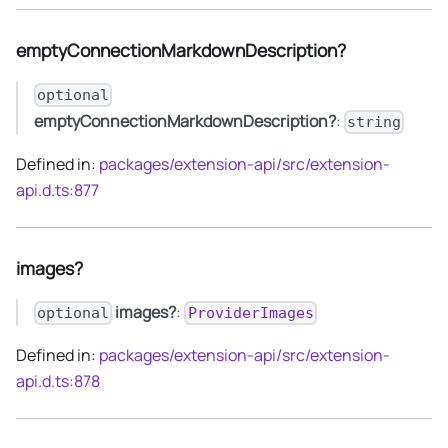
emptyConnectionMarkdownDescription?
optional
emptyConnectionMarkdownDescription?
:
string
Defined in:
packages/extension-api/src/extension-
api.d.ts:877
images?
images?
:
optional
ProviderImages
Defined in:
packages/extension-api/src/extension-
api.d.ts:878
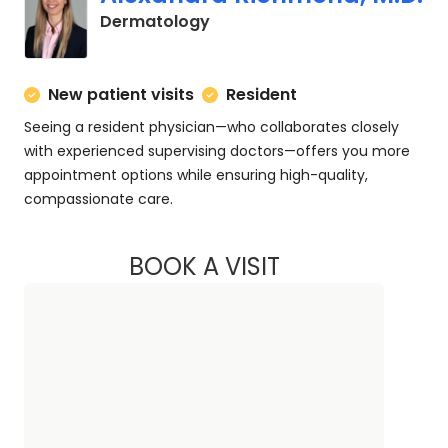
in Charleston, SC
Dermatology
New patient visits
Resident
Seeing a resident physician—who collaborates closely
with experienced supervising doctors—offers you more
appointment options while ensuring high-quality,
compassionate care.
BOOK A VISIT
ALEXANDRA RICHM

● **Required work**
Copy out precisely those lines which run from the one containing "Seeing a resident" to the end of the material.

● **Expected answer**
Seeing a resident physician—who collaborates closely
with experienced supervising doctors—offers you more
appointment options while ensuring high-quality,
compassionate care.
BOOK A VISIT
ALEXANDRA RICHM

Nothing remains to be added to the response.